Thursday, February 18, 2010

Top Earners Averaged $345 Million in 2007, IRS Says (Update1)

from http://www.bloomberg.com/apps/news?pid=20603037&sid=ahZu17Yy1HvA

Feb. 18 (Bloomberg) -- The 400 highest-earning U.S. households reported an average of $345 million in income in 2007, up 31 percent from a year earlier, IRS statistics show.

The average tax rate for the households fell to the lowest in almost 20 years.

The figures for 2007, the last year of an economic expansion, show that the average income reported by the top 400 earners more than doubled from $131.1 million in 2001. That year, Congress adopted tax cuts urged by then-President George W. Bush that Democrats say disproportionately benefit the wealthy.

Each household in the top 400 of earners paid an average tax rate of 16.6 percent, the lowest since the agency began tracking the data in 1992, the Internal Revenue Service statistics show. The top 400 paid $23 billion in taxes in 2007, up from $18 billion a year earlier, and a bigger amount than any year since 1992.

Their average effective tax rate was about half the 29.4 percent in 1993, the first year of President Bill Clinton's administration, when taxes were increased. The top 400 earners reported an average of $46 million of income that year.

Income 'Exploded'

The statistics underscore "two long-term trends: that income at the very top has exploded and their taxes have been cut dramatically," said Chuck Marr, director of federal tax policy at the Center on Budget and Policy Priorities, a Washington-based research group that supports increasing taxes on high-income individuals.

The top 400 earners received a total $138 billion in 2007, up from $105.3 billion a year earlier. On an inflation-adjusted basis, their average income grew almost fivefold since 1992, the data show. The data doesn't disclose the identities of the top 400 taxpayers, and the people on the list change from year to year as their incomes rise and fall. Some 6,400 households have been included in the top 400 since the IRS began tracking their incomes 16 years ago.

The data may provide ammunition for President Barack Obama and Democrats led by House Speaker Nancy Pelosi of California who say they intend to increase the capital gains tax rate to 20 percent and let tax rates for the highest earners increase in 2011 to 36 and 39.6 percent from 33 and 35 percent now, respectively.

Capital Gains

Almost three-quarters of the highest earners' income was in capital gains and dividends taxed at a 15 percent rate set as part of Bush-backed tax cuts in 2003, the statistics show. Of the 400 earners, 289 paid a total effective federal tax rate of 20 percent or less in 2007, the last year for which figures were available, the data show.

Bill Ahern, director of policy and communications for the Tax Foundation, a Washington-based research group that advocates lower taxes, said the 2007 data doesn't reflect the current economic circumstances.

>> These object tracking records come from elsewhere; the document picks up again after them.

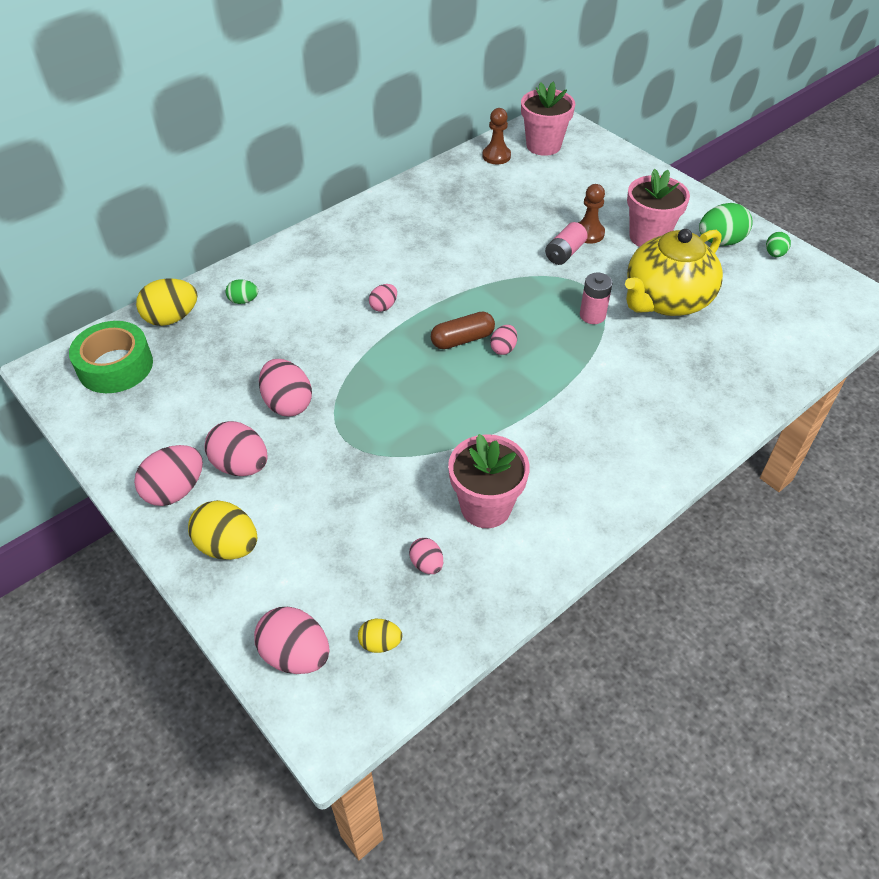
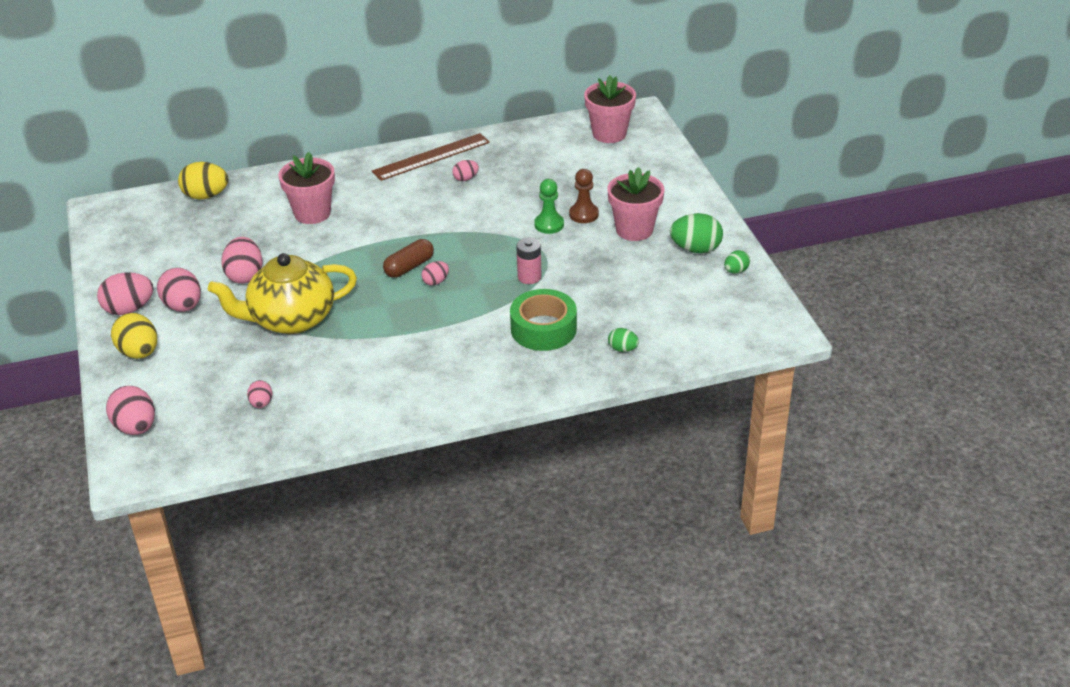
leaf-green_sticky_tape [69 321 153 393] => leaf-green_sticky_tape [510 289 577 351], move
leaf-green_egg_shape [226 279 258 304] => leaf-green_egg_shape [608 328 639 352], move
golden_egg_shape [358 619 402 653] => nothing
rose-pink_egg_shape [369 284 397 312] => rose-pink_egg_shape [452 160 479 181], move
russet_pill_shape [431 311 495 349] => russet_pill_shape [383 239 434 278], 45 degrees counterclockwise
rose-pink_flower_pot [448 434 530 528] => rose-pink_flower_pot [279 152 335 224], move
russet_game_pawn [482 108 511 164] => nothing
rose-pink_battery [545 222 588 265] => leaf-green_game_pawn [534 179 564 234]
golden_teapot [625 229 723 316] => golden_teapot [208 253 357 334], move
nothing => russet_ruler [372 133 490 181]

"In a good year like 2007, it's not surprising to see that the owners and managers of the nation's largest firms made a fortune," Ahern said. "Notice that two-thirds of their 2007 income was in capital gains, which have dropped like a rock since then."

The data were previously reported by Tax.com, a blog run by Virginia publisher Tax Analysts.

A household had to earn at least $143 million in 2007 to be included on the top 400 list, according to the IRS.

CBO Study

At 16.6 percent, the top 400 earners pay a lower actual individual income tax rate than the rest of the top 1 percent of earners, according to a Congressional Budget Office study of effective tax rates in 2004 and 2005. The top 1 percent at that time -- those who made more than $1.3 million -- paid an average of 19.7 percent of their income in federal income taxes.

The 16.6 percent effective tax rate for the top 1 percent is higher than actual taxes paid by middle-income families, that CBO report showed. The middle 20 percent of earners -- those making between $58,000 and $84,500 -- paid on average 3 percent of their income in income taxes.

When the effect of Social Security payroll taxes are counted, the tax burden on middle-income families increased to 12.5 percent, according to the CBO. Social Security taxes are collected on only the first $106,800 of income.